Pick each line containing "Vigil" out of the records.

(Beginning of DATA FOR ANALYSIS)

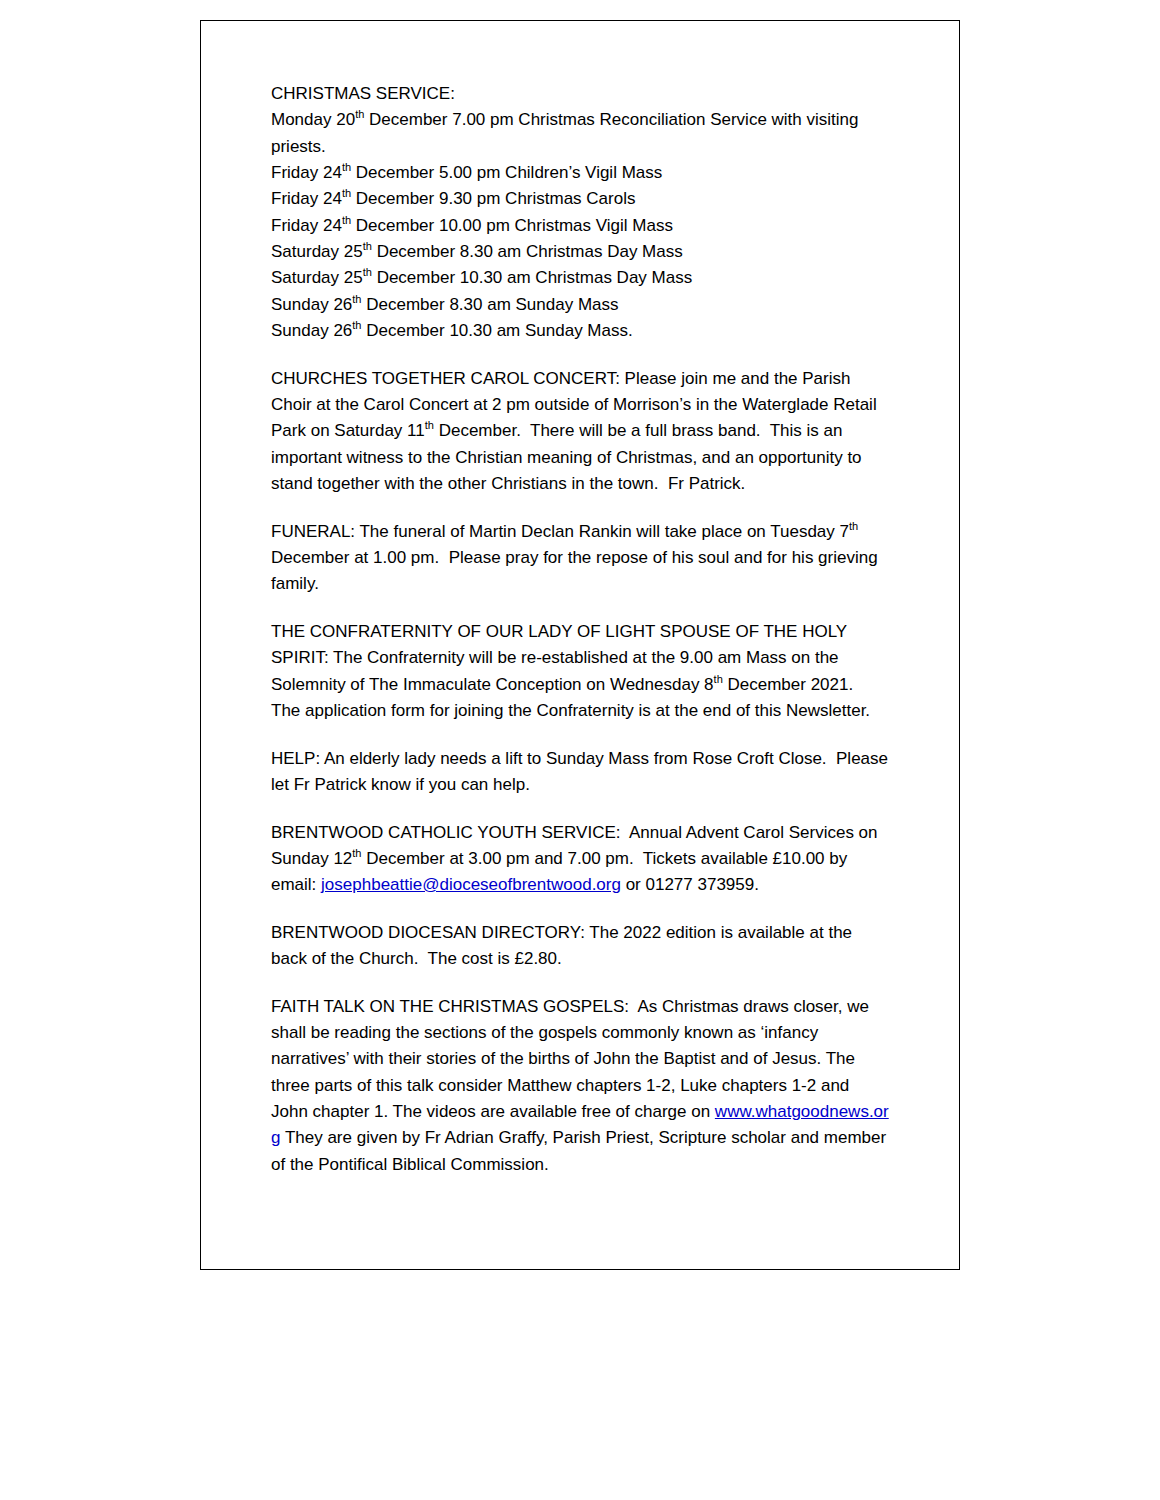CHRISTMAS SERVICE:
Monday 20th December 7.00 pm Christmas Reconciliation Service with visiting priests.
Friday 24th December 5.00 pm Children’s Vigil Mass
Friday 24th December 9.30 pm Christmas Carols
Friday 24th December 10.00 pm Christmas Vigil Mass
Saturday 25th December 8.30 am Christmas Day Mass
Saturday 25th December 10.30 am Christmas Day Mass
Sunday 26th December 8.30 am Sunday Mass
Sunday 26th December 10.30 am Sunday Mass.
CHURCHES TOGETHER CAROL CONCERT: Please join me and the Parish Choir at the Carol Concert at 2 pm outside of Morrison’s in the Waterglade Retail Park on Saturday 11th December. There will be a full brass band. This is an important witness to the Christian meaning of Christmas, and an opportunity to stand together with the other Christians in the town. Fr Patrick.
FUNERAL: The funeral of Martin Declan Rankin will take place on Tuesday 7th December at 1.00 pm. Please pray for the repose of his soul and for his grieving family.
THE CONFRATERNITY OF OUR LADY OF LIGHT SPOUSE OF THE HOLY SPIRIT: The Confraternity will be re-established at the 9.00 am Mass on the Solemnity of The Immaculate Conception on Wednesday 8th December 2021. The application form for joining the Confraternity is at the end of this Newsletter.
HELP: An elderly lady needs a lift to Sunday Mass from Rose Croft Close. Please let Fr Patrick know if you can help.
BRENTWOOD CATHOLIC YOUTH SERVICE: Annual Advent Carol Services on Sunday 12th December at 3.00 pm and 7.00 pm. Tickets available £10.00 by email: josephbeattie@dioceseofbrentwood.org or 01277 373959.
BRENTWOOD DIOCESAN DIRECTORY: The 2022 edition is available at the back of the Church. The cost is £2.80.
FAITH TALK ON THE CHRISTMAS GOSPELS: As Christmas draws closer, we shall be reading the sections of the gospels commonly known as ‘infancy narratives’ with their stories of the births of John the Baptist and of Jesus. The three parts of this talk consider Matthew chapters 1-2, Luke chapters 1-2 and John chapter 1. The videos are available free of charge on www.whatgoodnews.org They are given by Fr Adrian Graffy, Parish Priest, Scripture scholar and member of the Pontifical Biblical Commission.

(End of DATA FOR ANALYSIS)

_EXERCISE RESULT_:
Friday 24th December 5.00 pm Children’s Vigil Mass
Friday 24th December 10.00 pm Christmas Vigil Mass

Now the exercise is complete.